PROBLEMA A RESOLVER
Prossiga o texto abaixo sobre o conceito de nacionalidade no mundo árabe a partir da última frase apresentada.

Dra. Safia Saadeh
(Texto enviado pela autora)
A definição do conceito de “nacionalidade” mudou e evoluiu globalmente em comparação com sua interpretação no século XVII. Infelizmente, muitos intelectuais árabes ainda se baseiam na antiga definição, equiparando nacionalidade a etnia. Eles falam dos grupos étnicos dentro de uma única terra — como Iraque, Irã ou Síria — como se fossem “nações” diferentes, ignorando a tremenda evolução que o conceito de nacionalidade sofreu, particularmente após a Segunda Guerra Mundial.
Neste contexto, as seguintes observações merecem destaque:
Em primeiro lugar, é extremamente importante para o mundo árabe em geral, e para o Oriente árabe em particular, aderir ao princípio do Estado-nação. Sem ele, corre-se o risco de desintegração em facções étnicas e sectárias em guerra, como ocorreu no Iraque nas últimas duas décadas, como está acontecendo na Síria hoje e como pode muito bem acontecer em outros países árabes amanhã.

DADOS FORNECIDOS
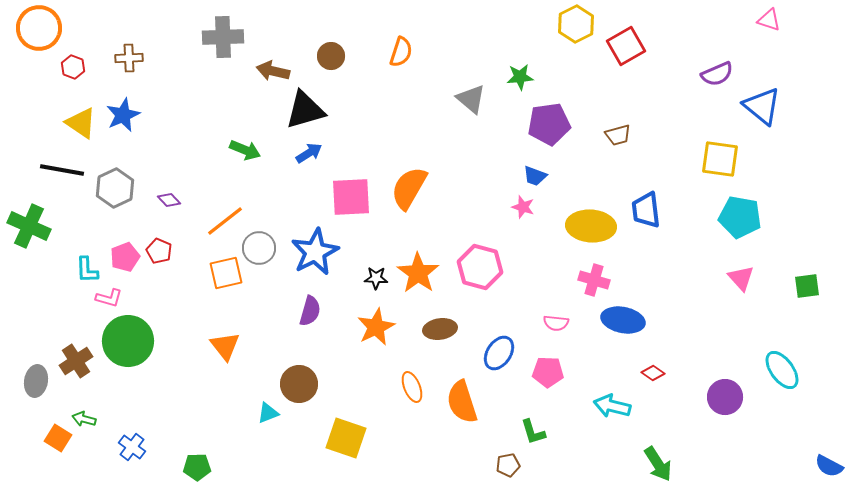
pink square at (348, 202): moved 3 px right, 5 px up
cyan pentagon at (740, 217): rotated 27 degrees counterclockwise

RESPOSTA ESCRITA
Em segundo lugar, embora o conceito de Estado-nação possa, por vezes, ser definido em termos étnicos, também pode basear-se na presença de um povo num território e na sua solidariedade e coesão social, independentemente da sua seita ou etnia. Isso ocorre porque os fatores sociais, económicos e políticos partilhados superam os laços tribais ou sectários primitivos. Por outras palavras, embora o sentido inicial de consciência nacional nos países ocidentais se baseasse numa base étnica, a cidadania acabou por nivelar o campo de jogo entre todos os habitantes dentro das fronteiras estatais reconhecidas — independentemente das suas origens étnicas.
Em terceiro lugar, o pensamento nacionalista — ou a ideologia que visa construir a sociedade com base no Estado-nação — precede o surgimento do próprio Estado-nação, e não o contrário. A história não registra a formação de um Estado-nação que foi seguida pelo surgimento de uma ideologia nacionalista. Em vez disso, é a ideologia que estabelece as bases intelectuais e estruturais para a nacionalidade, assim como para outros sistemas políticos. Portanto, é lógico começar examinando o próprio pensamento nacionalista e, em seguida, estudar como ele foi implementado tanto no Ocidente quanto no mundo árabe.
A Evolução do Conceito de “Nacionalidade” nos Estados Modernos (Parte 2)
A Europa viveu durante séculos sob o domínio da Igreja Católica e seu império, que monopolizava tanto a religião quanto o conhecimento científico. Embora reis governassem os países europeus, eles permaneceram à mercê da Igreja, que reivindicava autoridade sobre seu destino na vida após a morte e poder terreno por meio de sua própria legitimidade e lei religiosas.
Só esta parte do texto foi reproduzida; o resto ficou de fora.